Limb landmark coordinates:
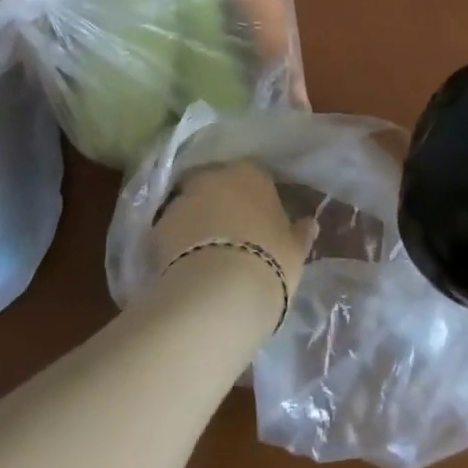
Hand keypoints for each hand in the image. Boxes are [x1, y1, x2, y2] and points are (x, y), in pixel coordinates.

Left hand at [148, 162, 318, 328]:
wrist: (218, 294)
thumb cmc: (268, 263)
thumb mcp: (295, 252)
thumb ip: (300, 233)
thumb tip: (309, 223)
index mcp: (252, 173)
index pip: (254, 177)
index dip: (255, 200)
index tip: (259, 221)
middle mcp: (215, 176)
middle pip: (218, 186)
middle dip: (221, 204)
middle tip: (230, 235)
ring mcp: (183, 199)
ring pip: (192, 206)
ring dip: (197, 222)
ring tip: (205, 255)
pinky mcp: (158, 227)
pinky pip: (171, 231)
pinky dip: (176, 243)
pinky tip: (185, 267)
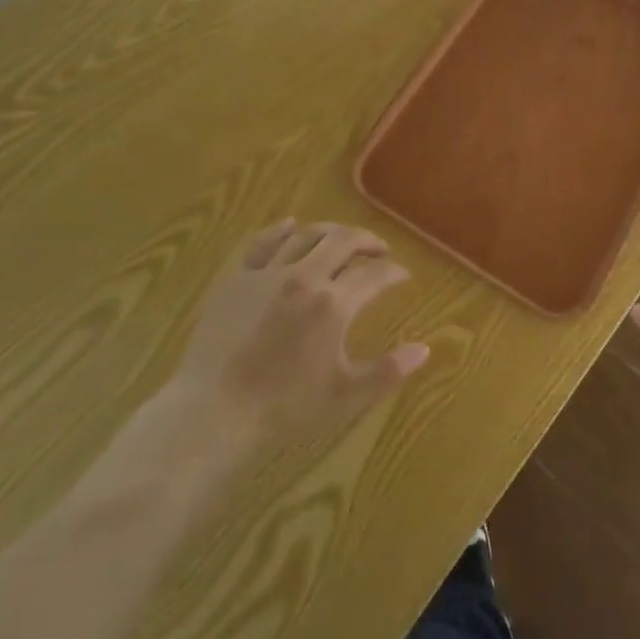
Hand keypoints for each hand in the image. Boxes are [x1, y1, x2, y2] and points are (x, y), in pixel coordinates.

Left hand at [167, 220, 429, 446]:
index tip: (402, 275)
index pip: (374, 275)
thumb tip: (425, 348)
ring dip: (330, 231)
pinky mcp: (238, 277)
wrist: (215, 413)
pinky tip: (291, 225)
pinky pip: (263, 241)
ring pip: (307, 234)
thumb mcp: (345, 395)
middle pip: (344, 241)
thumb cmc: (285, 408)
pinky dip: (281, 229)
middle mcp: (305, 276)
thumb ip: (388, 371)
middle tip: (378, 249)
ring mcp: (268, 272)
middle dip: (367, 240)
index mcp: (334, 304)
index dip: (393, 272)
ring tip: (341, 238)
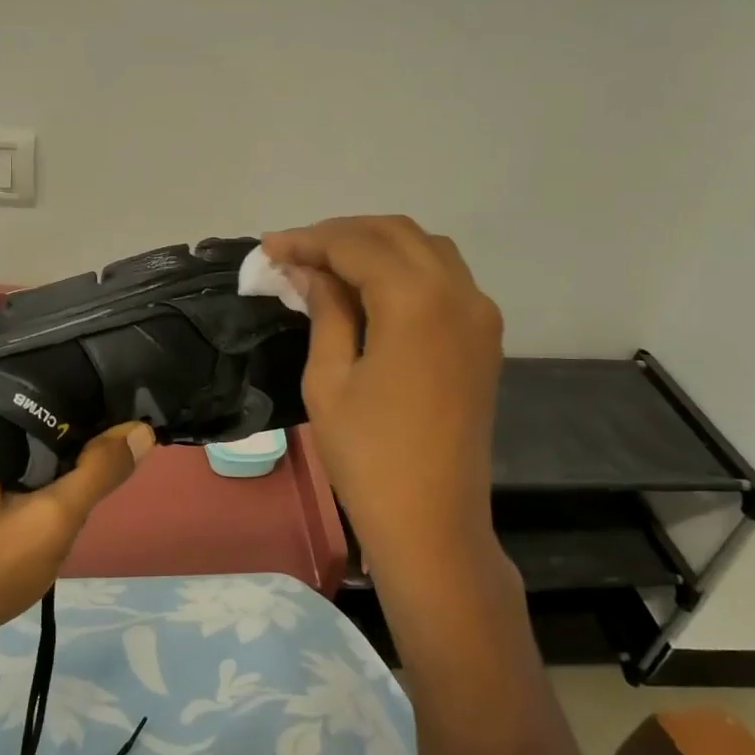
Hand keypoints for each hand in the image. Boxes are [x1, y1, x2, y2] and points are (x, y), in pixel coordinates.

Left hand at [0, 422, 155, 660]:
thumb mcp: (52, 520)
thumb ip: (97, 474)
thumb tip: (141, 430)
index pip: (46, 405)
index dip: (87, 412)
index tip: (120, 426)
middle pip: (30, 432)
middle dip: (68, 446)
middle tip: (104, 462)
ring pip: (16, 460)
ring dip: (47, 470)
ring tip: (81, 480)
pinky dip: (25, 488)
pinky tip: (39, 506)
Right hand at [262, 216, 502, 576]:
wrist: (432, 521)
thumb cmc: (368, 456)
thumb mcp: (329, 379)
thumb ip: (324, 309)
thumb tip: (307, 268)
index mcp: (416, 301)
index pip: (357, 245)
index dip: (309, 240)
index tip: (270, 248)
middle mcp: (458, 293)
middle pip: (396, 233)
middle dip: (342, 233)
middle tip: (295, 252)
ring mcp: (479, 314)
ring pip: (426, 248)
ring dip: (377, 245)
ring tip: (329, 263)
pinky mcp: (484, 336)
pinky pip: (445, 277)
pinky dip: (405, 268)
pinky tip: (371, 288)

[WORK ORDER] Once you reach the line with "index mcp: (416, 301)" in the data above, copy it and every line after it exactly, up to and including the line with "ring tip: (329, 263)".

[ANSWER TO THIS TASK]
index mcp: (416, 301)
index pip: (357, 245)
index dip: (309, 240)
index tip: (270, 248)
middle mcp: (458, 293)
middle pip: (396, 233)
middle dip: (342, 233)
middle tip: (295, 252)
ring mcp: (479, 314)
ring pip: (426, 248)
ring dip: (377, 245)
ring tip: (329, 263)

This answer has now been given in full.